We set out to solve a business challenge to try to develop a platform that will provide insights for heavy equipment, including heatmaps of farm equipment across the country, using data science and machine learning techniques. Such information is of high interest for original equipment manufacturers (OEMs), dealers of farm equipment and financial institutions. In this multi-billion-dollar industry, this one-of-its-kind BI platform will offer intelligence to our clients who can target prospects based on financing details of equipment, geographic region, climatic conditions and numerous business specific criteria.

The goal was to answer the following questions:

  • Where do the farmers finance?
  • Are the farmers moving to commercial banks?
  • Who are the competitive lenders?
  • What is the frequency of purchase of equipment with collateral?
  • How can inventory be managed down to the county level?
  • How should we determine supply and demand based on economic and climatic conditions?

Analytics Solution

We decided to use data science, a statistical probabilistic algorithm called Linear Dirichlet Allocation (LDA) and supervised machine learning to achieve outputs from the equipment data. The second statistical model used to fine tune the LDA-generated output is Correlation Explanation (CorEX). This framework uses semi-supervised learning.
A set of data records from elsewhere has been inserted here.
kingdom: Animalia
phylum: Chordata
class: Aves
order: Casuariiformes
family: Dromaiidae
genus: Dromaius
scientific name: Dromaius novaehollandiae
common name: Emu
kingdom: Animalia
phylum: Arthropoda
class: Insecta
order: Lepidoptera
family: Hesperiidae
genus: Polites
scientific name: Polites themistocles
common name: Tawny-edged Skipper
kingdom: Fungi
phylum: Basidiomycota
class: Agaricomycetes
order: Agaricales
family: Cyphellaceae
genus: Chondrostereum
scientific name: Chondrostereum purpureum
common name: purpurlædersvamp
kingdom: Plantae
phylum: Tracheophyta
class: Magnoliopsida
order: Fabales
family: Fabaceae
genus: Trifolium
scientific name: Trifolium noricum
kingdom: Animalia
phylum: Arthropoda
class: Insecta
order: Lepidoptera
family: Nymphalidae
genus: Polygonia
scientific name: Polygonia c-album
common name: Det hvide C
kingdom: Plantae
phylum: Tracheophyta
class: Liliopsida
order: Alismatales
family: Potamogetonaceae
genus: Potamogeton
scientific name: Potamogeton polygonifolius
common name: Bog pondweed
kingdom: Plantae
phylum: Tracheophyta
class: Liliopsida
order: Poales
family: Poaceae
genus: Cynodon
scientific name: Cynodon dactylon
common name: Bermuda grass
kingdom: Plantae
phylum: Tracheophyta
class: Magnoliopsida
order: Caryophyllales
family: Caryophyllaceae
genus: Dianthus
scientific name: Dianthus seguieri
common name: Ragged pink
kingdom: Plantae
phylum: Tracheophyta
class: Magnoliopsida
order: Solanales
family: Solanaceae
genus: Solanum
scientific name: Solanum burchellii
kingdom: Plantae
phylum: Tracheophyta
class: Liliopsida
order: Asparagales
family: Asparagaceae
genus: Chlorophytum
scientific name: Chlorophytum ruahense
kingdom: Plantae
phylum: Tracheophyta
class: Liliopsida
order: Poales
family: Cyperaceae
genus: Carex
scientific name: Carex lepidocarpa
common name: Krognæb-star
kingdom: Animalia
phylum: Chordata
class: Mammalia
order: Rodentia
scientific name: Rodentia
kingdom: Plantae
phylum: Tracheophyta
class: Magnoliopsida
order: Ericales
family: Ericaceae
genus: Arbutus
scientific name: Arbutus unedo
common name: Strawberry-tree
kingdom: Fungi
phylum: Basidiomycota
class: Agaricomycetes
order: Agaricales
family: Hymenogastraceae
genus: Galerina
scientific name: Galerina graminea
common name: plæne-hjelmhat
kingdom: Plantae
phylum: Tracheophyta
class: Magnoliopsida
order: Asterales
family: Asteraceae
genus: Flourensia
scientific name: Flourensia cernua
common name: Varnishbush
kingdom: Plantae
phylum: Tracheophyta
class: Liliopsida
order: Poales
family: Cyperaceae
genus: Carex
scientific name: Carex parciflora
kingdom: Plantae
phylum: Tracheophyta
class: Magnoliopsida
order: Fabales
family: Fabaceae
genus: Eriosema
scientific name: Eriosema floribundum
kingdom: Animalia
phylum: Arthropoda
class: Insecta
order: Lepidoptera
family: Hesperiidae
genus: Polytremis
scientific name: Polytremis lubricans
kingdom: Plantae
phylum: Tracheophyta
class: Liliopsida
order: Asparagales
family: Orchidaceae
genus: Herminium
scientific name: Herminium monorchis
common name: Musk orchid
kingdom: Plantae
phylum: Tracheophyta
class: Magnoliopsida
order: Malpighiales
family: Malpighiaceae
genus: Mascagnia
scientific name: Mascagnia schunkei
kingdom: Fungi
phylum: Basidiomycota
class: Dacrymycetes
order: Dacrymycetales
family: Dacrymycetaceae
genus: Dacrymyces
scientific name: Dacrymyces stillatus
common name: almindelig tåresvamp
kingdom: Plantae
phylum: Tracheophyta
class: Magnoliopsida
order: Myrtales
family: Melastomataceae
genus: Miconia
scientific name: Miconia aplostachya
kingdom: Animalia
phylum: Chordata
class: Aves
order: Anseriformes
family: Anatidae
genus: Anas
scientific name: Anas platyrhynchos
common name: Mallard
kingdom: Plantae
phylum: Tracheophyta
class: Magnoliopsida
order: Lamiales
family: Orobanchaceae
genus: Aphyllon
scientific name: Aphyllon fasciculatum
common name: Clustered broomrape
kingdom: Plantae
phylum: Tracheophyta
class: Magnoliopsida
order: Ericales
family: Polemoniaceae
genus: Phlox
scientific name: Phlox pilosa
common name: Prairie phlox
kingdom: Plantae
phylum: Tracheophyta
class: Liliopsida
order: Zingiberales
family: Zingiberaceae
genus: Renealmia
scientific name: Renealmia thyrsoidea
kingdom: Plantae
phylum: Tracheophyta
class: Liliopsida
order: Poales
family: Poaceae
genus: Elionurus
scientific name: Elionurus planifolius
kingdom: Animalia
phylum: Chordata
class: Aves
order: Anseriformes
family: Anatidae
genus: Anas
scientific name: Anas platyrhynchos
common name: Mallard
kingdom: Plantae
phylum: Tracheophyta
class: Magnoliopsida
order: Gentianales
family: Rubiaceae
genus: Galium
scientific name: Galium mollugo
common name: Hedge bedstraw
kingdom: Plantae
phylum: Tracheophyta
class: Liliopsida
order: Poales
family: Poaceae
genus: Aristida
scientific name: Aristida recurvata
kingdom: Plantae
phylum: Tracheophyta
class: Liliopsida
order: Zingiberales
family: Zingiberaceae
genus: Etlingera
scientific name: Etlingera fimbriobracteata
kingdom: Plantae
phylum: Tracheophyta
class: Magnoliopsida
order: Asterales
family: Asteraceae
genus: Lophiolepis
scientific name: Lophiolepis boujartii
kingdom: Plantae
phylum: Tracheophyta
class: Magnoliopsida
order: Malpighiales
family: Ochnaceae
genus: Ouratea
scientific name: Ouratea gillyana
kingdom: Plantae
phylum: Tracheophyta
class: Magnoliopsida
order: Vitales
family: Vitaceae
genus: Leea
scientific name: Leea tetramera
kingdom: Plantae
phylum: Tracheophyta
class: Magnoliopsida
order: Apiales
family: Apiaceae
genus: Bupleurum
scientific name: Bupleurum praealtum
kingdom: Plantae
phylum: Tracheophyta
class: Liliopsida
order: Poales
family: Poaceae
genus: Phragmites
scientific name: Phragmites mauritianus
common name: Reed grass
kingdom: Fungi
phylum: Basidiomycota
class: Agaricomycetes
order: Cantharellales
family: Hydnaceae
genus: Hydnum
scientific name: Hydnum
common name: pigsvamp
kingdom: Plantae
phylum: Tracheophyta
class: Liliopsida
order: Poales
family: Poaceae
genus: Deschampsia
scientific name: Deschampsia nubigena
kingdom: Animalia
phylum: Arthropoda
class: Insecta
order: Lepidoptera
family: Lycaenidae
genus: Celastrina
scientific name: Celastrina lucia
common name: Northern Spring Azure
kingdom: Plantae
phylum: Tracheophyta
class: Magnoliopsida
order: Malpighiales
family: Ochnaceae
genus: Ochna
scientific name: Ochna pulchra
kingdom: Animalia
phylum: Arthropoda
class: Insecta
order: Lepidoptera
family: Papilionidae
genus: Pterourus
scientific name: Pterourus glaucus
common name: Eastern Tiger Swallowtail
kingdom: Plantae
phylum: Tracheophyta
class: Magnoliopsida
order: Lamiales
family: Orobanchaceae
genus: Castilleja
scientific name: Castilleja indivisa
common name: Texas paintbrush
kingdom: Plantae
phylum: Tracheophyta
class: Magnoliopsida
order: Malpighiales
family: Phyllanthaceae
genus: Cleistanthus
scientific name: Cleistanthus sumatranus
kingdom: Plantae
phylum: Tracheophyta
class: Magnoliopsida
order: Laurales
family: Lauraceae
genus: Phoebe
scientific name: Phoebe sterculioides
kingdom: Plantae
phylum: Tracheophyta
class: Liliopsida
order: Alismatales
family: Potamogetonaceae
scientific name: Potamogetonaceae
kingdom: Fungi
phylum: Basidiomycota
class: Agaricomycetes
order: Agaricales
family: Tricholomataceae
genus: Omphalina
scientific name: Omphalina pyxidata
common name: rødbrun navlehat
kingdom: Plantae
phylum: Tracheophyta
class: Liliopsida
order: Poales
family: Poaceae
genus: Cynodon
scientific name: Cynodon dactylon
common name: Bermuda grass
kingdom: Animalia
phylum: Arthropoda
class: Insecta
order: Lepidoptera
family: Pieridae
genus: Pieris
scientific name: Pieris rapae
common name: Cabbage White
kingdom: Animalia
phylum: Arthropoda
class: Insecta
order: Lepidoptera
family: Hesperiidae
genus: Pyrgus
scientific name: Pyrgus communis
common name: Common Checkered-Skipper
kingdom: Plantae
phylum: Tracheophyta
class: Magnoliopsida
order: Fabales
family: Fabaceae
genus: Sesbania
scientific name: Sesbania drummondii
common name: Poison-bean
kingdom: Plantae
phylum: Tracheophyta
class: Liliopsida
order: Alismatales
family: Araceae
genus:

In short, we use probabilistic algorithms to process natural language and provide intelligence to financial institutions to strategize the loans to farmers and dealers. We visualize the data (heat maps and movement of equipment) to depict the trends and supply/demand in equipment in each county in the entire country.


In the absence of a BI system that provides intelligence about farm equipment, our solution has the opportunity to make a huge impact. In addition to OEMs such as Case and Deere, banks such as Wells Fargo and Bank of America have an immediate need for this information. This project is in a unique position to fill an informational void and provide an advantage to Randall-Reilly over all other companies and competitors.